微生物の役割と機能

微生物は地球上の至る所に存在し、死んだ有機物の分解による栄養循環や、食品・飲料(ビールやヨーグルトなど)の製造、腸内環境の改善、免疫力の向上に寄与します。また、産業や家庭から出る廃棄物の分解、下水処理における有機物除去など、環境浄化にも重要な役割を果たしています。

代表的な有益微生物の例

  • ラクトバシラス・アシドフィルス:腸内に生息し、消化を助け病原菌の増殖を抑制するプロバイオティクス。
  • サッカロミセス・セレビシエ(パン酵母):発酵によりパンやビールを膨らませ、風味を付与。
  • シアノバクテリアやピュオディタ・プチダ:下水処理施設で有機汚染物質を分解し、水質浄化に利用。
  • ストレプトマイセス属:自然界の抗生物質産生菌として、感染症治療に応用。

有害微生物とそのリスク

一方で、病原性を持つ微生物は動植物や人間に深刻な疾病を引き起こします。

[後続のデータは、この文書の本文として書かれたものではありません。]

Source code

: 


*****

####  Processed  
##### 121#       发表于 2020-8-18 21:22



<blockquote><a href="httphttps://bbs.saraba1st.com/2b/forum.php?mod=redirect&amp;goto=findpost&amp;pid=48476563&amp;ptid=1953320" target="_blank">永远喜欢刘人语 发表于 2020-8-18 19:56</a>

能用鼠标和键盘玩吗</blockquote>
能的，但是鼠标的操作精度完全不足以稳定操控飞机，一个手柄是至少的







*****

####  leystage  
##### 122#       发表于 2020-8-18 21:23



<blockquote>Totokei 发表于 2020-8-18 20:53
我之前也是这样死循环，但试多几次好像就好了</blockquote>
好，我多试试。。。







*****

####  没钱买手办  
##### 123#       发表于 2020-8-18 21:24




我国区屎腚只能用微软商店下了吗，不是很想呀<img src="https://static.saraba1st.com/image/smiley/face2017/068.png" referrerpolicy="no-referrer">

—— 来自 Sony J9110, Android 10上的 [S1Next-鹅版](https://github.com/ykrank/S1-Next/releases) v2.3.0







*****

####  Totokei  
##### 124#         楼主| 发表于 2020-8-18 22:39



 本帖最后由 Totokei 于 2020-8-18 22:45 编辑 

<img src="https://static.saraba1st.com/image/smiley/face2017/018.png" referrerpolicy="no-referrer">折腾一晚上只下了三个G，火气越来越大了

食品や繊維、住宅の腐敗・腐敗も微生物が原因です。主な病原体は以下の四群に分類されます。

  • 細菌:コレラや結核など
  • 真菌:カンジダ症や皮膚真菌症
  • 原虫:マラリア(プラスモディウム)
  • ウイルス:天然痘やインフルエンザ

有害微生物の管理と予防は、衛生的な生活環境と適切な医療対策が不可欠です。